Parte 1 de 2
Entrou, enérgico, um jovem casal de mãos dadas, através da porta automática de vidro do supermercado. O lugar era uma meca do consumismo, fileiras monótonas de caixas registradoras, pilotadas por atendentes entediadas, em marcha alfandegária, luzes coloridas refletidas em chão polido, pessoas indo para lá e para cá, seguindo banais listas de compras como roteiros turísticos. Eles sorriram um para o outro: eles não estavam ali para isso.
Pararam, respiraram fundo, e correram em direção aos carros de compras que se esparramavam ao lado da entrada, como as ossadas de um ser marinho encalhado. Ficaram alguns minutos procurando cuidadosamente um carrinho específico, o velho 55, amigo de longa data, companheiro de muitas aventuras. Encontraram-no largado, solitário, manchado pelo tempo, juntas enferrujadas e rodinhas engasgadas. Ele trazia tantas boas memórias... eles deviam isso a ele.
Ela subiu com um pulo, rindo, e enquanto os pneus do carrinho pigarreavam na primeira curva, seguiram rapidamente por entre os corredores. Os demais compradores reagiam das mais variadas maneiras, pulavam para longe, assustados, outros balançavam a cabeça, pesarosos, questionando o ponto onde o mundo havia chegado. O jovem casal não se importava, esquivava-se displicente e resoluto. A garota, com um brilho sem fim nos olhos e os cabelos a esvoaçar, tirou um papel amassado e quadrado dos bolsos.
Enquanto o garoto, de cabeça erguida, empurrava o velho 55, a garota apontava direções como uma capitã. Seguiram estabanando-se para a seção de frutas, parando em frente a um estande de melancias. Ela saltou e ajudou-o a colocar uma inchada fruta dentro do carrinho. Depois, seguiram para a parte de ferramentas, onde pegaram dois martelos em embalagens de plastico e uma caixa de pregos. Aproveitaram que já estavam por ali, pegaram mais ou menos um metro de corda e o amarraram ao redor da melancia, como se a tivessem laçado.
Dali seguiram para o outro lado do supermercado. Uma senhora, barbarizada, deixou escapar uma interjeição obsoleta. O carrinho se enchia com mais e mais coisas, saquinhos com garfos de plástico, garrafas transparentes de água mineral, embalagens de biscoito altamente vitaminados.
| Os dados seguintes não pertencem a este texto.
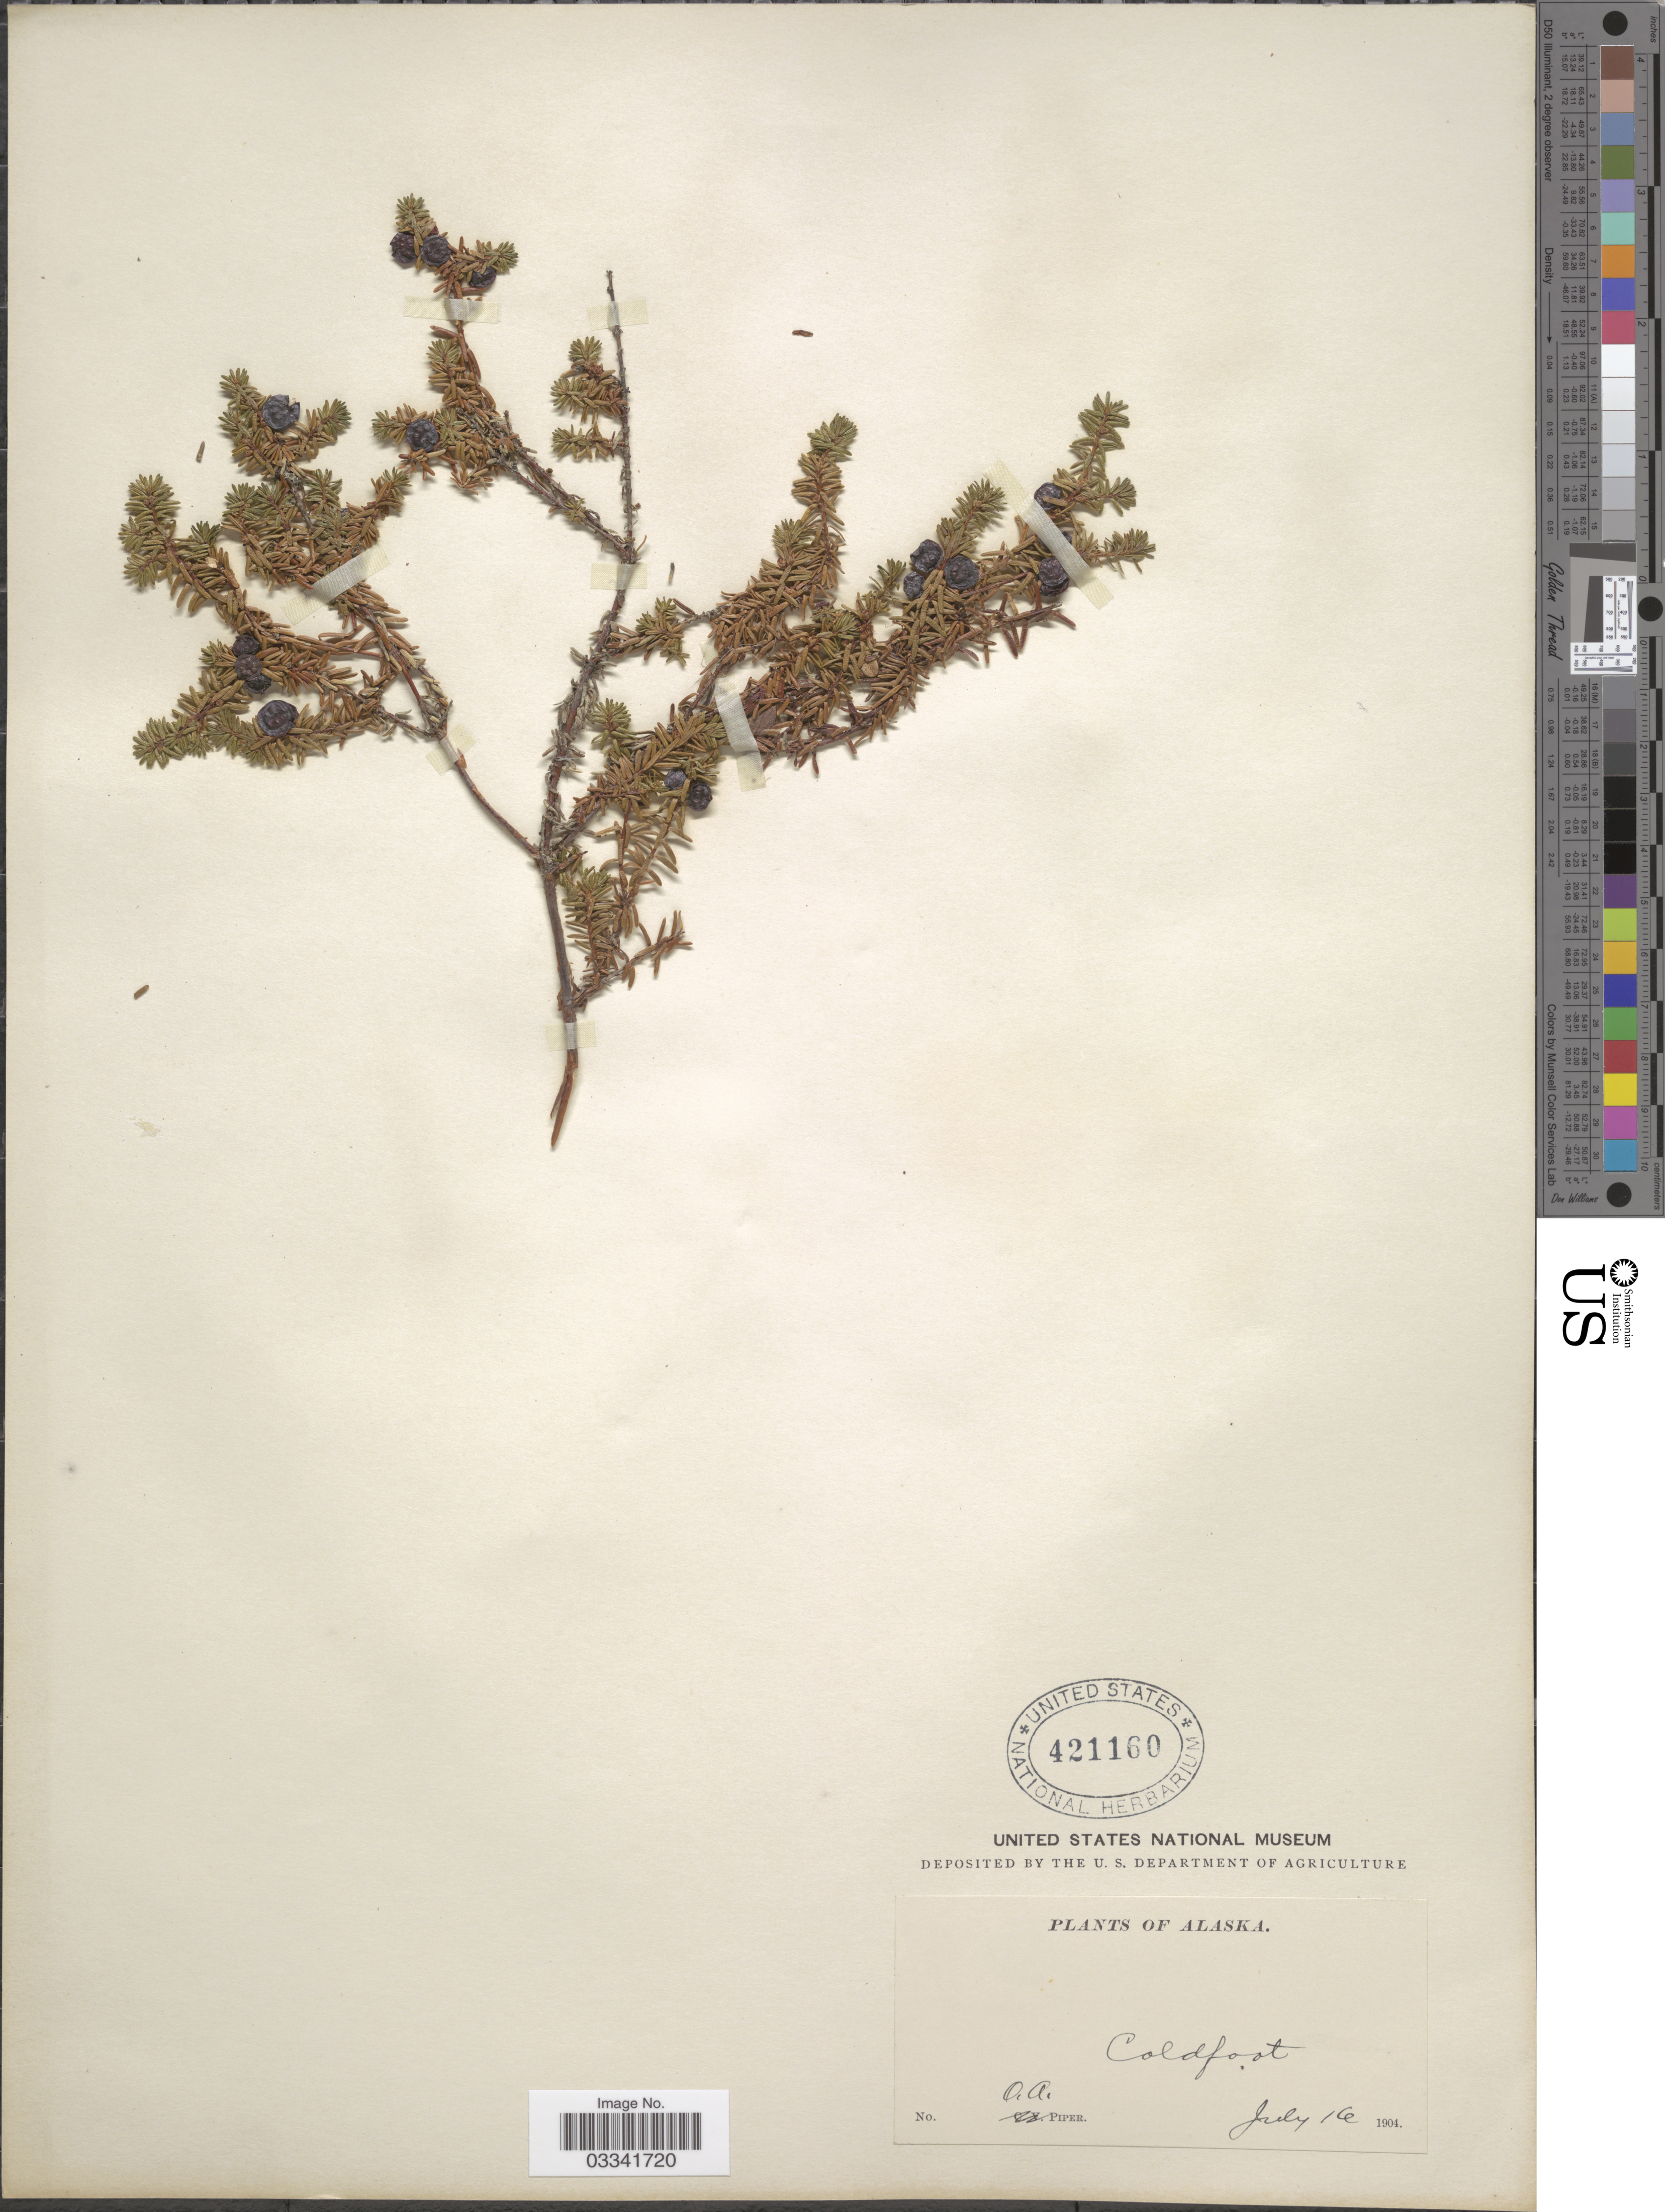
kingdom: Plantae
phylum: Tracheophyta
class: Magnoliopsida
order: Ericales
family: Ericaceae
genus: Empetrum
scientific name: Empetrum nigrum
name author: L.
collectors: O. Piper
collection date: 1904-07-16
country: United States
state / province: Alaska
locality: Coldfoot.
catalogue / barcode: US 421160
Pegaram uma das vassouras que dependurava-se de uma prateleira, e, colocando-a em pé no carrinho, prenderam ao fim da sua haste um lenço preto com um caveira, para que nenhum outro carrinho confundisse suas intenções. O 55 sorriu, banguela, em silêncio.
A segurança já percebia a comoção dos fregueses, e já estava muito atenta aquele casal que navegava através do mar de mercadorias como conquistadores em um maremoto. Porém, tinham recebidos ordens, desde que os dois tinham entrado e escolhido o carrinho mais antigo de todos, de esperar. Então, eles seguiam, adicionavam cada vez mais coisas. Atrás das indicações do pequeno mapa rabiscado, lançavam-se aos itens como salva-vidas mergulham aos afogados.
Encontraram uma tábua de passar, a imprescindível prancha, e mais suprimentos, lasanhas de microondas, óleo de cozinha e sabão. O carrinho, ancião, foi ficando pesado, arqueando corcundamente, e então a garota pulou fora dele para ajudar na tração. Escolheram, de forma ruidosa, uma enorme bóia colorida, aborrecendo um homem sério que estava ao lado no momento. Eles a colocaram entre risos abafados sobre a pobre melancia, que parecia não estar aguentando tamanha maratona em toda sua inflação.
Todo o supermercado já havia disfarçadamente parado para observar a intensa gincana. As famílias tentavam fingir que nada estava acontecendo, mas quando os dois jovens passavam por perto, matraqueando alto, orgulhosos, não era possível evitar. Nesse ponto, o carrinho já estava muito pesado e eles o empurravam com alguma dificuldade. Quando nele colocaram uma bolsa plástica, cheia de latas verdes e metálicas de pasta de atum, perceberam que o velho Número 55 já não suportava mais. As pessoas ao redor, vendo o sofrimento do carrinho, esperavam que eles finalmente terminassem suas compras, contudo eles estacionaram-no próximo a uma pilha de papel higiênico, retiraram com grande dificuldade a melancia amarrada, e, para a surpresa de todos, largaram-na ao chão, fazendo-a explodir com o impacto. Eles sabiam do que ele era capaz.